I'm trying to solve an issue with subsection set.
The input data is the list and the integer.
The case is to divide a set into N-elements subsets whose sum of element is almost equal. As this is an NP-hard problem I try two approaches:
a) iterate all possibilities and distribute it using mpi4py
to many machines (the list above 100 elements and 20 element subsets working too long)
b) using mpi4py
send the list to different seed but in this case I potentially calculate the same set many times. For instance of 100 numbers and 5 subsets with 20 elements each in 60s my result could be easily better by human simply looking for the table.
Finally I'm looking for heuristic algorithm, which could be computing in distributed system and create N-elements subsets from bigger set whose sum is almost equal.
a = [range(12)]
k = 3
One of the possible solution:
[1,2,11,12] [3,4,9,10] [5,6,7,8]
because sum is 26, 26, 26
Not always it is possible to create exactly the equal sums or number of elements. The difference between maximum and minimum number of elements in sets could be 0 (if len(a)/k is integer) or 1.
edit 1:
I investigate two option: 1. Parent generate all iteration and then send to the parallel algorithm (but this is slow for me). 2. Parent send a list and each node generates own subsets and calculated the subset sum in restricted time. Then send the best result to parent. Parent received this results and choose the best one with minimized the difference between sums in subsets. I think the second option has potential to be faster.
Best regards, Szczepan

Items from a dataset:
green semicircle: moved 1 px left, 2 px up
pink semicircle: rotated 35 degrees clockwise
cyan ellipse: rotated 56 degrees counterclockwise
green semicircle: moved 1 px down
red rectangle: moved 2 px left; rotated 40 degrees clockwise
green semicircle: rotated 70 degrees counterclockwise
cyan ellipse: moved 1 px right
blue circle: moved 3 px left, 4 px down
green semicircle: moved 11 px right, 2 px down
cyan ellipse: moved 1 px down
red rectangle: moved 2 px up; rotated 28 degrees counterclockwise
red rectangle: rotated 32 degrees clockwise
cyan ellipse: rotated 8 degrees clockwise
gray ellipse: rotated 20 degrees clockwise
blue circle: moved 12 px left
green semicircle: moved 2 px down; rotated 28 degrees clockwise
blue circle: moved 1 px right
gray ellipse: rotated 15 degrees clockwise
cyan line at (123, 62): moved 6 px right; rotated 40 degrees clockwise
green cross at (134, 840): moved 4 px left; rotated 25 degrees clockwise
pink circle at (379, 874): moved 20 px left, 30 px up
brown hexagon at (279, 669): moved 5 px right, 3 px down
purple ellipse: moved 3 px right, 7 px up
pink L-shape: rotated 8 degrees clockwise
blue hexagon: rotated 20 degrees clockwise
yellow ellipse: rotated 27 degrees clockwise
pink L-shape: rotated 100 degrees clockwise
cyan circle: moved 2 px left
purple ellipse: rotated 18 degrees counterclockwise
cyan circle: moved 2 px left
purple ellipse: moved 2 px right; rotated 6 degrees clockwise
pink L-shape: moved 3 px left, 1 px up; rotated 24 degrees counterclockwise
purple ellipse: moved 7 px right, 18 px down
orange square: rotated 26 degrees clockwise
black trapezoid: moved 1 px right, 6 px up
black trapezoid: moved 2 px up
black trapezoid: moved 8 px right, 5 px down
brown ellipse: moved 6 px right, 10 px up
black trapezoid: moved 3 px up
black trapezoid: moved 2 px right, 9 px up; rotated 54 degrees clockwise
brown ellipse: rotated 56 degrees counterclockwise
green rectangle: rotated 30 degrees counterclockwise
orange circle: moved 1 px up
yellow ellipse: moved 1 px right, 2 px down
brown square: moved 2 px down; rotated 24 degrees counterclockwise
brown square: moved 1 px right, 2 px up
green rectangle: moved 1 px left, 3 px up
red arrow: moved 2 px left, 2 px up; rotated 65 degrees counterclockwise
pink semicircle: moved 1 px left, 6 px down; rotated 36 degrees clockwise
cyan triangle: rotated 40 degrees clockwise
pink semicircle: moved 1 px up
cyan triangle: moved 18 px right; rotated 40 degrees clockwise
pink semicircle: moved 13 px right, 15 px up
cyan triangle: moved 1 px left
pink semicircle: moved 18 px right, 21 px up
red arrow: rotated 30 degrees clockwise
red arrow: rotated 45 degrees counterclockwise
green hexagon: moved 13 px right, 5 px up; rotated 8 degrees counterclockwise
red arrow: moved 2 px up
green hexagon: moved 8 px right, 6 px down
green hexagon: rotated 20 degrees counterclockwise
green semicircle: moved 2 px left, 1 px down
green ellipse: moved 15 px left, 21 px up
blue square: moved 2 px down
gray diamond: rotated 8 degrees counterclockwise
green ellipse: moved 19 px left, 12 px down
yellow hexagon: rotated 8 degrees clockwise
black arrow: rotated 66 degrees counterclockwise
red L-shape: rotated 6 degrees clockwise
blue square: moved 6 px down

[WHAT TO DO]
From the forum post about splitting a set into subsets with nearly equal sums, extract the stretch from "I'm trying to" through "working too long)". The listing is separate material, unrelated to the forum post.

[FINISHED TASK]
I'm trying to solve an issue with subsection set.
The input data is the list and the integer.
The case is to divide a set into N-elements subsets whose sum of element is almost equal. As this is an NP-hard problem I try two approaches:
a) iterate all possibilities and distribute it using mpi4py
to many machines (the list above 100 elements and 20 element subsets working too long)